[Start of section]

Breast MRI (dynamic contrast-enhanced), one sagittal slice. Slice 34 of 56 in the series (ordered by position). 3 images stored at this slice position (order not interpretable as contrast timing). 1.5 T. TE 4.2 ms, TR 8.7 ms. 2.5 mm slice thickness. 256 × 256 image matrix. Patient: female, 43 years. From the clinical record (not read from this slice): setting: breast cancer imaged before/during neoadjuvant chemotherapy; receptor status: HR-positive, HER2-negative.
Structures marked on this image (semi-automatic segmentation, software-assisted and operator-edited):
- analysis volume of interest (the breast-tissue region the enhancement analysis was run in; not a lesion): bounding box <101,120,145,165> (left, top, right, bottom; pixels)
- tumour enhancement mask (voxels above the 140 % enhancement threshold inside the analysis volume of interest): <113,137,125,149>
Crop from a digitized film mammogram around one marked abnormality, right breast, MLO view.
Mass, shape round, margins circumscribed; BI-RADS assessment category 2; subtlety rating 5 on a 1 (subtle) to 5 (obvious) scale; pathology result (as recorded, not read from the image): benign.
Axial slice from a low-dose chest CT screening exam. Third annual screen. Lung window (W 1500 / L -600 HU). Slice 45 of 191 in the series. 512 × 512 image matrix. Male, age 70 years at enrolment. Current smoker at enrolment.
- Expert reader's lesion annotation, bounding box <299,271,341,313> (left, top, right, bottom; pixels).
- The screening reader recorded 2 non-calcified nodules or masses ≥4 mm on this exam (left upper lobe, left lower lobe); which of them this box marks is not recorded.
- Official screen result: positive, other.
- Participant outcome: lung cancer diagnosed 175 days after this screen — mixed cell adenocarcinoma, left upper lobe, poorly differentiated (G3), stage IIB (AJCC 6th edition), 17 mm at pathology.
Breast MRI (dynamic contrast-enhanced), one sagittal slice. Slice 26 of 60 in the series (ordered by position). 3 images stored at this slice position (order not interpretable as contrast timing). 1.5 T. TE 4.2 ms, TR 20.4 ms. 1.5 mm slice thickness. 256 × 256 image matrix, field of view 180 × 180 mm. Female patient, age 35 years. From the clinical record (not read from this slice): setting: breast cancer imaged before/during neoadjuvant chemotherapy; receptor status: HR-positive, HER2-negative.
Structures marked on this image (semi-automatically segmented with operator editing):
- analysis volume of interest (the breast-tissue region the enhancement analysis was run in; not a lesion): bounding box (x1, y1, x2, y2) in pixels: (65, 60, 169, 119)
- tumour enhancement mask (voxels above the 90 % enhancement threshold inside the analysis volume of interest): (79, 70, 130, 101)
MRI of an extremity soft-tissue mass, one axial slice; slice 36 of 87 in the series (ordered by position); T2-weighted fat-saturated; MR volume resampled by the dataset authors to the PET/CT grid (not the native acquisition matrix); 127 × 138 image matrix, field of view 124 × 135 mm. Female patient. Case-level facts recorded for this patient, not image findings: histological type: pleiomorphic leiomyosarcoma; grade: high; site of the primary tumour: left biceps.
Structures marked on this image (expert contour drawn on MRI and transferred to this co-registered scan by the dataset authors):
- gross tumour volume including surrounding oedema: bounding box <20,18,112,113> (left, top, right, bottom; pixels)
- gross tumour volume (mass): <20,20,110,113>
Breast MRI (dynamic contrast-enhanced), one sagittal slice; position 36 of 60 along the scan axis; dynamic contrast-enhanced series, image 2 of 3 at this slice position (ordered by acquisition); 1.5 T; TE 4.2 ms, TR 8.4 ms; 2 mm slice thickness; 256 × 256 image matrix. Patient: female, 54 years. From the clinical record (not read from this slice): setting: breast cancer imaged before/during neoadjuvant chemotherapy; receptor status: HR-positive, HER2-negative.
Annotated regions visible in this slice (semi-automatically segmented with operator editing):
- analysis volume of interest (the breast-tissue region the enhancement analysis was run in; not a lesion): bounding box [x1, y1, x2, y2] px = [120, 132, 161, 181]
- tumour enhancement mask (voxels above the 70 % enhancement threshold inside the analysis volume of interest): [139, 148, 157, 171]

[End of section]

Work request: Of all the entries above, retype exactly the lines from the line with "slice. Slice 26" to the line with "- tumour enhancement mask (voxels above the 90", both included, and no others.

Response box:
Breast MRI (dynamic contrast-enhanced), one sagittal slice. Slice 26 of 60 in the series (ordered by position). 3 images stored at this slice position (order not interpretable as contrast timing). 1.5 T. TE 4.2 ms, TR 20.4 ms. 1.5 mm slice thickness. 256 × 256 image matrix, field of view 180 × 180 mm. Female patient, age 35 years. From the clinical record (not read from this slice): setting: breast cancer imaged before/during neoadjuvant chemotherapy; receptor status: HR-positive, HER2-negative.
Structures marked on this image (semi-automatically segmented with operator editing):
- analysis volume of interest (the breast-tissue region the enhancement analysis was run in; not a lesion): bounding box (x1, y1, x2, y2) in pixels: (65, 60, 169, 119)
- tumour enhancement mask (voxels above the 90 % enhancement threshold inside the analysis volume of interest): (79, 70, 130, 101)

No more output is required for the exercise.